CSU und FDP verteidigen ihr Gesetz

Die gesundheitspolitische Sprecherin der SPD-Landtagsfraktion, Kathrin Sonnenholzner, feierte den Erfolg der Nichtraucher-Initiative als "Schlag für die wankelmütige CSU und eine Ohrfeige für den Gesundheitsminister (Markus) Söder". Die CSU/FDP-Koalition von Ministerpräsident Horst Seehofer hatte das erst zwei Jahre zuvor beschlossene, bundesweit strikteste Nichtraucher-Schutzgesetz nach der Landtagswahl 2008 wieder gelockert. Seit August darf in Kneipen und Bierzelten wieder geraucht werden, in größeren Gaststätten können Nebenräume für Raucher abgetrennt werden.
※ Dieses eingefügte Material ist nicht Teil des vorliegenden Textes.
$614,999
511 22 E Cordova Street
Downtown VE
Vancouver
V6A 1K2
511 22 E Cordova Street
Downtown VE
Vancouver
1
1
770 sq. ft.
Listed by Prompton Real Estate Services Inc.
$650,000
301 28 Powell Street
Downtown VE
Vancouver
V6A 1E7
Die Grünen-Landesvorsitzende Theresa Schopper sprach von einem Sieg für den Gesundheitsschutz und forderte CSU und FDP auf, den Gesetzentwurf des Volksbegehrens im Landtag unverändert zu übernehmen. Damit würde der Volksentscheid überflüssig. CSU und FDP lehnten das jedoch ab.
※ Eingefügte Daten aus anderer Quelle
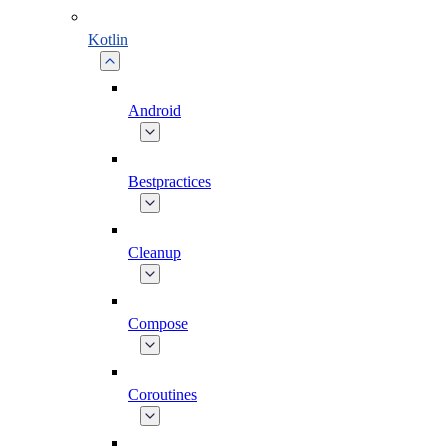
Kotlin
Android
Bestpractices
Cleanup
Compose
Coroutines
CSU-Fraktionschef Georg Schmid sagte, die jetzige Regelung sei ein fairer Ausgleich zwischen Nichtraucherschutz und den Interessen der Raucher. "Ich begrüße es, dass im nächsten Jahr die höchste Staatsgewalt, nämlich das bayerische Volk, das letzte Wort über diese Frage hat", sagte Schmid, der 2007 das strikte Rauchverbot durchgesetzt hatte. Beim Volksentscheid entscheidet die einfache Mehrheit der Stimmen.

Auch Wirte gegen erneutes "Hü und Hott"

FDP-Fraktionsvize Andreas Fischer kündigte an, die FDP werde für das bestehende Gesetz kämpfen und sich "der Tendenz zur Verbotspolitik entgegenstellen". Auch der Verein zum Erhalt der bayerischen Wirtshauskultur warnte vor "Bevormundung und Gängelung" und kündigte massiven Widerstand an. "Man wird ja schon als Aussätziger angesehen, wenn man sich eine Zigarette anzündet", sagte der vereinsvorsitzende Franz Bergmüller dem Radiosender Antenne Bayern.

Der Bayerische Hotel- und Gaststättenverband verteidigte das bestehende Gesetz. Es habe sich bei Gästen und Wirten gut eingespielt. "Das ständige Hü und Hott in Sachen Rauchverbot muss endlich ein Ende haben", sagte das Vorstandsmitglied Monika Poschenrieder in München.